Я поворачиваюсь к Малу.
— Ты бледный как смерть.
Проявлю немного сочувствия и заведу разговор о салфетке попозже. Судя по его виду, Мал сейчас не жаждет вступать в дебаты. Моя основная цель — убедиться, что в ближайшее время он не выйдет за порог этого дома. На улице вспыхивает молния, по крыше барабанит дождь. На секунду гаснет свет.
Опять эта сверхъестественная чушь.
— Твое здоровье. — Мал поднимает чашку с чаем и делает глоток.
Я обхожу барную стойку и прижимаю ладонь к его лбу. Он горит.
— Ты никуда не пойдешь, — шепчу я.
— Боюсь, я не спрашивал разрешения, Рори.
— Не пойдешь, — настаиваю я и вытираю пот с его лба. — Ты там умрешь. А я застряну тут одна-одинешенька. То еще удовольствие.
Я пытаюсь шутить, но забываю о Кэт. Это ужасный момент. Как она умерла? Она болела? Ты заботился о ней? Пока не выясню, стоит быть более осторожной в высказываниях.

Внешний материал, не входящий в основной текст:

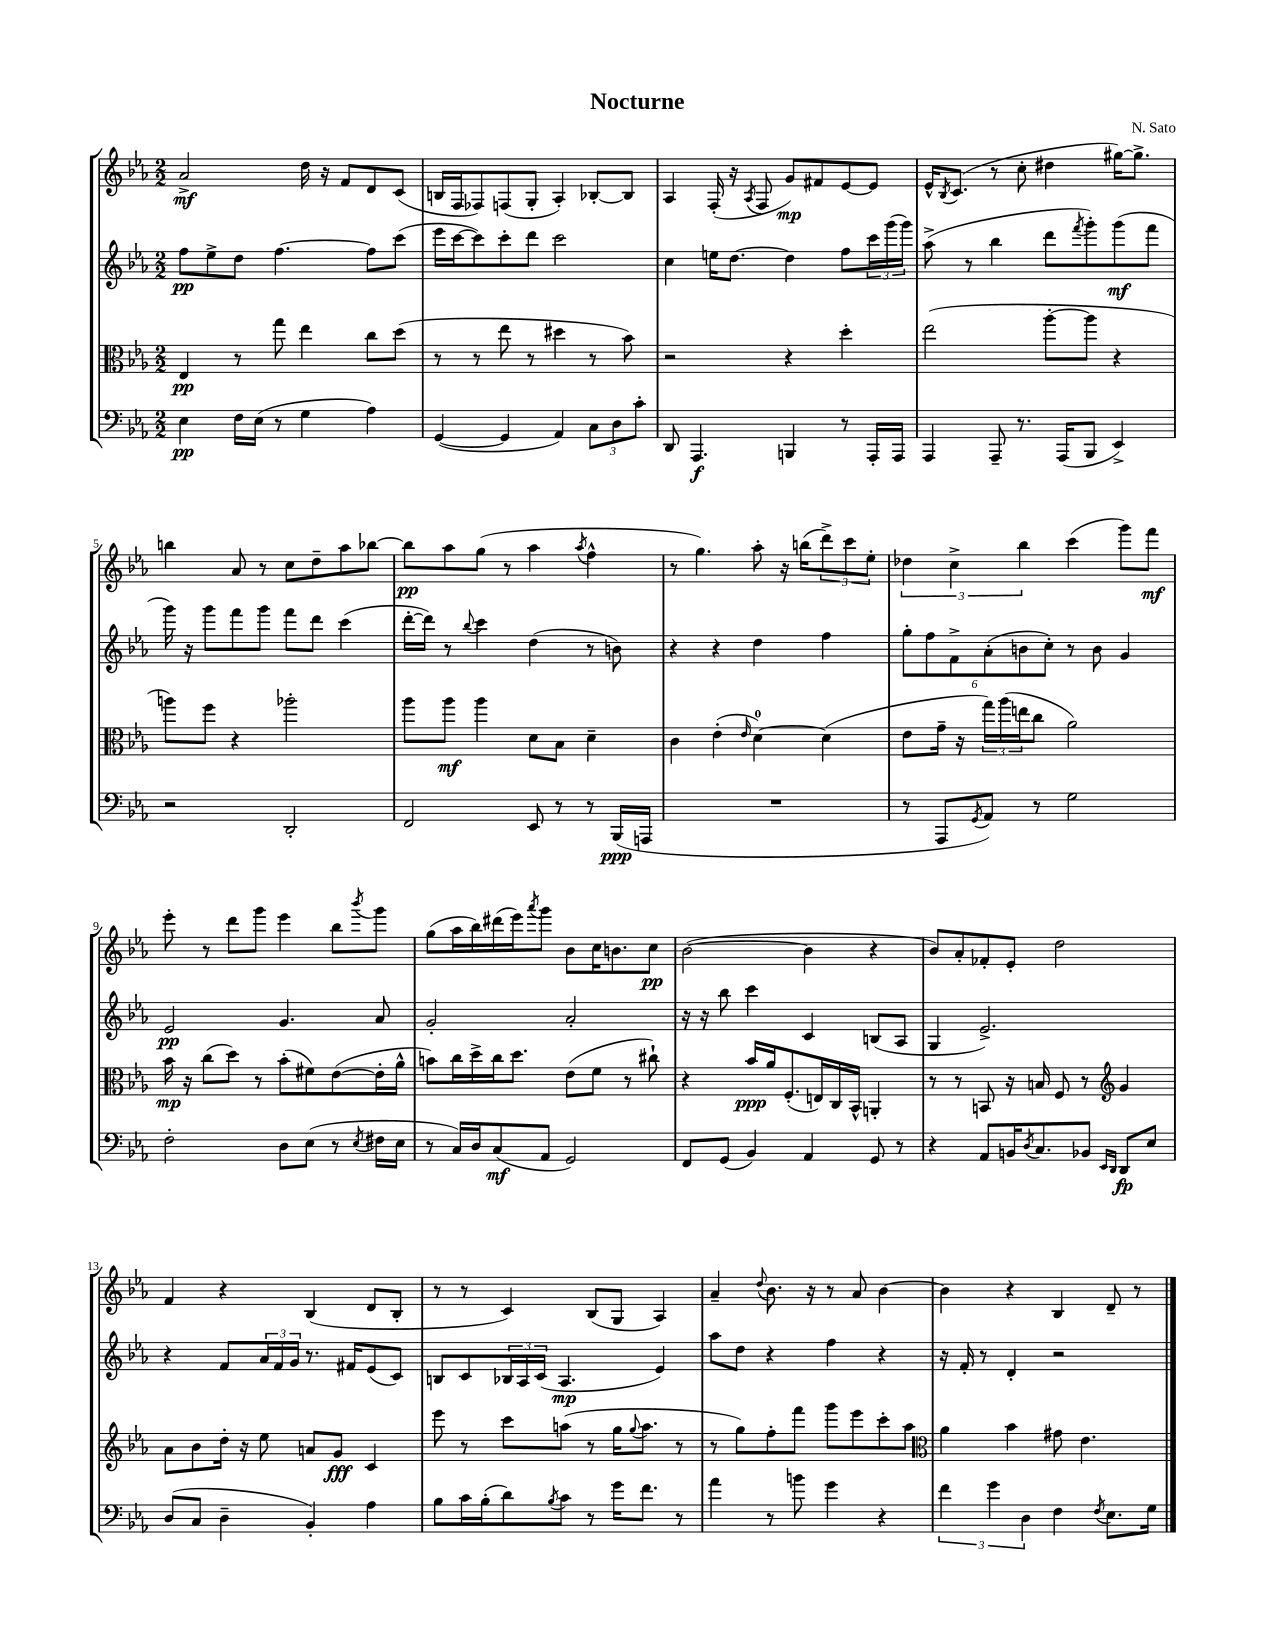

**kern	**dynam	**kern	**dynam	**kern	**dynam	**kern	**dynam
*part4	*part4	*part3	*part3	*part2	*part2	*part1	*part1
*staff4	*staff4	*staff3	*staff3	*staff2	*staff2	*staff1	*staff1
*clefF4	*	*clefC3	*	*clefG2	*	*clefG2	*
*k[b-e-a-]	*	*k[b-e-a-]	*	*k[b-e-a-]	*	*k[b-e-a-]	*
*M2/2	*	*M2/2	*	*M2/2	*	*M2/2	*
=1	=1	=1	=1	=1	=1	=1	=1
4E-\	pp	4E-/	pp	8ff\L	pp	2a-^/	mf
.	.	.	.	8ee-^\	.	.	.
16F\LL	.	8r	.	8dd\J	.	.	.
(16E-\JJ	.	.	.	.	.	.	.
8r	.	8gg\	.	[4.ff\	.	.	.
4G\	.	4ee-\	.	.	.	16dd\	.
.	.	.	.	.	.	16r	.
.	.	.	.	.	.	8f/L	.
4A-\)	.	8cc\L	.	8ff\L]	.	8d/	.
.	.	(8dd\J	.	(8ccc\J	.	(8c/J	.
=2	=2	=2	=2	=2	=2	=2	=2
([4GG/	.	8r	.	16eee-\LL	.	16Bn/LL	.
.	.	.	.	[16ccc\J	.	16F/J	.
.	.	8r	.	8ccc\])	.	8F-X/)	.
4GG/]	.	8ee-\	.	8ccc'\	.	(8Fn/	.
.	.	8r	.	8ddd\J	.	8G'/J	.
4AA-/)	.	4dd#X\	.	2ccc\	.	4A-'/)	.
12C\L	.	8r	.	.	.	[8B-X'/L	.
12D\	.	.	.	.	.	.	.
.	.	8b-\)	.	.	.	8B-/J]	.
12c'\J	.	.	.	.	.	.	.
=3	=3	=3	=3	=3	=3	=3	=3
8DD/	.	2r	.	4cc\	.	4A-/	.
4.AAA-/	f	.	.	.	.	.	.
.	.	.	.	16een\KL	.	(16F'/	.
.	.	.	.	[8.dd\J	.	16r	.
.	.	.	.	.	.	8qA-/	.
.	.	.	.	.	.	8F/	.
4BBBn/	.	4r	.	4dd\]	.	8g/L)	mp
.	.	.	.	.	.	8f#X/	.
8r	.	4dd'\	.	8ff\L	.	[8e-/	.
16AAA-'/LL	.	.	.	24ccc\L	.	8e-/J]	.
.	.	.	.	(24ggg\	.	.	.
16AAA-/JJ	.	.	.	.	.	.	.
.	.	.	.	24ggg\JJ)	.	.	.
=4	=4	=4	=4	=4	=4	=4	=4
4AAA-/	.	(2ee-\	.	(8aa-^\	.	16e-^^/KL	.
.	.	.	.	.	.	8qB-/	.
.	.	.	.	.	.	(8.c/J	.
.	.	.	.	8r	.	.	.
8AAA-~/	.	.	.	4bb-\	.	8r	.
8.r	.	.	.	.	.	8cc'\	.
.	.	[8aa-'\L	.	8ddd\L	.	4dd#X\	.
(16AAA-/KL	.	.	.	.	.	.	.
.	.	.	.	8qfff/	.	.	.
8BBB-/J	.	8aa-\J]	.	8ggg'\)	.	.	.
4EE-^/)	.	4r	.	(8ggg\	mf	[16gg#X\KL)	.
.	.	.	.	.	.	8.gg#^\J]	.
.	.	.	.	8fff\J	.	.	.
!!LO:LB:g=z
=5	=5	=5	=5	=5	=5	=5	=5
2r	.	8aan\L)	.	16ggg\)	.	4bbn\	.
.	.	.	.	16r	.	.	.
.	.	8ff\J	.	8ggg\L	.	.	.
.	.	4r	.	8fff\	.	8a-/	.
.	.	.	.	8ggg\J	.	8r	.
2DD'/	.	2aa-X'\	.	8fff\L	.	8cc\L	.
.	.	.	.	8ddd\J	.	8dd~\	.
.	.	.	.	(4ccc\	.	8aa-\	.
.	.	.	.	.	.	[8bb-X\J	.
=6	=6	=6	=6	=6	=6	=6	=6
2FF/	.	8aa-\L	.	[16ddd'\LL	.	8bb-\L]	pp
.	.	.	.	16ddd\JJ])	.	.	.
.	.	8aa-\J	mf	8r	.	8aa-\	.
.	.	.	.	8qqbb-/	.	.	.
.	.	4aa-\	.	4ccc\	.	(8gg\J	.
.	.	.	.	.	.	8r	.
8EE-/	.	8d\L	.	(4dd\	.	4aa-\	.
8r	.	8B-\J	.	.	.	.	.
.	.	.	.	.	.	8qaa-/	.
8r	.	4d~\	.	8r	.	4ff^^\	.
(16BBB-/LL	ppp	.	.	8bn\)	.	.	.
16AAAn/JJ	.	.	.	.	.	.	.
=7	=7	=7	=7	=7	=7	=7	=7
1r	.	4c\	.	4r	.	8r	.
.	.	.	.	.	.	4.gg\)	.
.	.	(4e-'\	.	4r	.	.	.
.	.	16qqe-/	.	.	.	.	.
.	.	[4d\)	.	4dd\	.	8aa-'\	.
.	.	.	.	.	.	16r	.
.	.	.	.	.	.	(16bbn\KL	.
.	.	(4d\]	.	4ff\	.	12ddd^\)	.
.	.	.	.	.	.	12ccc\	.
.	.	.	.	.	.	12ee-'\J	.
=8	=8	=8	=8	=8	=8	=8	=8
8r	.	8e-\L	.	12gg'\L	.	6dd-X\	.
.	.	.	.	12ff\	.	.	.
8AAA-/L	.	16g~\Jk	.	.	.	.	.
.	.	.	.	12f^\	.	6cc^\	.
.	.	16r	.	.	.	.	.
8qGG/	.	.	.	.	.	.	.
8AA-/J)	.	24gg\LL)	.	(12a-'\	.	.	.
.	.	(24aa-\	.	.	.	.	.
.	.	24een\J	.	12bn\	.	6bb-\	.
8r	.	8cc\J	.	.	.	.	.
.	.	.	.	12cc'\J)	.	.	.
2G\	.	2a-\)	.	8r	.	(4ccc\	.
.	.	.	.	8b\	.	.	.
.	.	.	.	4g/	.	8ggg\L)	.
.	.	.	.	.	.	8fff\J	mf
!!LO:LB:g=z
=9	=9	=9	=9	=9	=9	=9	=9
2F'\	.	16b-\	mp	2e-/	pp	8eee-'\	.
.	.	16r	.	.	.	.	.
.	.	(8cc\L	.	.	.	8r	.
.	.	8dd\J)	.	.	.	8ddd\L	.
.	.	8r	.	.	.	8ggg\J	.
8D\L	.	(8b-'\L	.	4.g/	.	4eee-\	.
(8E-\J	.	8f#X\)	.	.	.	.	.
8r	.	([8e-\	.	.	.	8bb-\L	.
8qE-/	.	.	.	.	.	8qbbb-/	.
16F#X\LL	.	16e-'\L]	.	8a-/	.	8ggg\J	.
16E-\JJ	.	16a-^^\JJ	.	.	.	.	.
=10	=10	=10	=10	=10	=10	=10	=10
8r	.	8bn\L)	.	2g'/	.	(8gg\L	.
16C/LL)	.	16cc\L	.	.	.	16aa-\L	.
16D/J	.	16dd^\	.	.	.	16bb-\)	.
(8C/	mf	16cc\J	.	.	.	(16ddd#X\	.
.	.	8.dd\J	.	.	.	16eee-\J)	.
.	.	.	.	.	.	8qaaa-/	.
8AA-/J	.	.	.	.	.	8ggg\J	.
2GG/)	.	(8e-\L	.	2a-'/	.	8b-\L	.
.	.	8f\J	.	.	.	16cc\K	.
.	.	.	.	.	.	8.bn\	.
.	.	8r	.	.	.	.	.
.	.	8cc#X`\)	.	.	.	8cc\J	pp
=11	=11	=11	=11	=11	=11	=11	=11
8FF/L	.	4r	.	16r	.	([2b-\	.
.	.	.	.	16r	.	.	.
(8GG/J	.	.	.	8bb-\	.	.	.
4BB-/)	.	16b-/LL	ppp	4ccc\	.	.	.
.	.	16a-/J	.	.	.	.	.
.	.	(8.F'/	.	.	.	.	.
4AA-/	.	.	.	4c/	.	4b-\]	.
.	.	16En/L)	.	.	.	.	.
.	.	16C/	.	.	.	.	.
.	.	16BB-^^/JJ	.	.	.	.	.
8GG/	.	4AAn'/	.	(8Bn/L	.	4r	.
8r	.	.	.	8A-/J	.	.	.
=12	=12	=12	=12	=12	=12	=12	=12
4r	.	8r	.	4G/	.	8b-/L)	.
.	.	8r	.	.	.	8a-'/	.
8AA-/L	.	8BBn/	.	2.e-^/)	.	8f-X'/	.
16BBn/K	.	16r	.	.	.	8e-'/J	.
8qD/	.	.	.	.	.	.	.
8.C/	.	16Bn/	.	.	.	.	.
.	.	8F/	.	.	.	2dd\	.
8BB-X/J	.	8r	.	.	.	.	.
16qqEE-/LL	.	.	.	.	.	.	.
16qqDD/JJ	.	.	.	.	.	.	.
*	*	*clefG2	*	*	*	*	*
8DD/L	fp	4g/	.	.	.	.	.
8E-/J	.	.	.	.	.	.	.
!!LO:LB:g=z
=13	=13	=13	=13	=13	=13	=13	=13
(8D/L	.	8a-\L	.	4r	.	4f/	.
8C/J	.	8b-\	.	.	.	.	.
4D~\	.	16dd'\Jk	.	8f/L	.	4r	.
.	.	16r	.	.	.	.	.
.	.	8ee-\	.	24a-/L	.	.	.
.	.	.	.	24f/	.	.	.
.	.	.	.	24g/JJ	.	.	.
4BB-'/)	.	8an/L	.	8.r	.	(4B-/	.
.	.	8g/J	fff	.	.	.	.
.	.	.	.	16f#X/KL	.	.	.
4A-\	.	4c/	.	(8e-/	.	8d/L	.
.	.	.	.	8c/J)	.	8B-'/J	.
=14	=14	=14	=14	=14	=14	=14	=14
8B-\L	.	8eee-\	.	8Bn/L	.	8r	.
16c\L	.	8r	.	8c/	.	8r	.
(16B-'\J	.	.	.	.	.	.	.
8d\)	.	8ccc\L	.	24B-X/L	.	4c/)	.
.	.	.	.	24A-/	.	.	.
.	.	.	.	(24c/JJ	.	.	.
8qB-/	.	.	.	.	.	.	.
8c\J	.	(8aan\J	.	4.A-/	mp	.	.
8r	.	8r	.	.	.	(8B-/L	.
16g\KL	.	16gg\KL	.	.	.	8G/J	.
.	.	8qqgg/	.	.	.	.	.
8.f\J	.	8.aa\J	.	.	.	.	.
.	.	.	.	4e-/)	.	4A-/)	.
8r	.	8r	.	.	.	.	.
=15	=15	=15	=15	=15	=15	=15	=15
4a-\	.	8r	.	8aa-\L	.	4a-~/	.
.	.	8gg\L)	.	8dd\J	.	.	.
.	.	.	.	.	.	8qqdd/	.
8r	.	8ff'\	.	4r	.	8.b-\	.
8bn\	.	8fff\J	.	.	.	.	.
.	.	.	.	.	.	16r	.
4g\	.	8ggg\L	.	4ff\	.	8r	.
.	.	8eee-\	.	.	.	8a-/	.
4r	.	8ccc'\	.	4r	.	[4b-\	.
.	.	8aa-\J	.	.	.	.	.
=16	=16	=16	=16	=16	=16	=16	=16
*	*	*clefC3	*	*	*	*	*
6f\	.	4a-\	.	16r	.	4b-\]	.
.	.	.	.	16f'/	.	.	.
.	.	.	.	8r	.	.	.
6g\	.	.	.	.	.	.	.
.	.	4b-\	.	4d'/	.	4r	.
6D\	.	.	.	.	.	.	.
4F\	.	8g#X\	.	2r	.	4B-/	.
.	.	4.e-\	.	.	.	.	.
8qF/	.	.	.	.	.	.	.
8.E-\L	.	.	.	.	.	8d~/	.
.	.	.	.	.	.	8r	.
16G\Jk	.	.	.	.	.	.	.
==	==	==	==	==	==	==	==
*-	*-	*-	*-	*-	*-	*-	*-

— Ты не одна. — Мал миролюбиво клюет меня в лоб. — На чердаке живут мыши.
— Мал, — предостерегаю я, заметив, как он смотрит на лежащие между нами ключи, и качаю головой. — Пообещай, что никуда не пойдешь.
— Что я говорил по поводу обещаний, Рори? Я даю их только, если намереваюсь сдержать. А ты? — Снова кашель.
Есть только одно место, где ему нужно сейчас находиться. В постели.
Мал прав. Гостиная не место для сна, и именно я виновата в том, что сейчас он в таком состоянии. Мне надо было лечь в спальный мешок в его теплой комнате. Но я настояла на том, чтобы мы ночевали в разных комнатах. Теперь он больной как собака, потому что пытался мне угодить.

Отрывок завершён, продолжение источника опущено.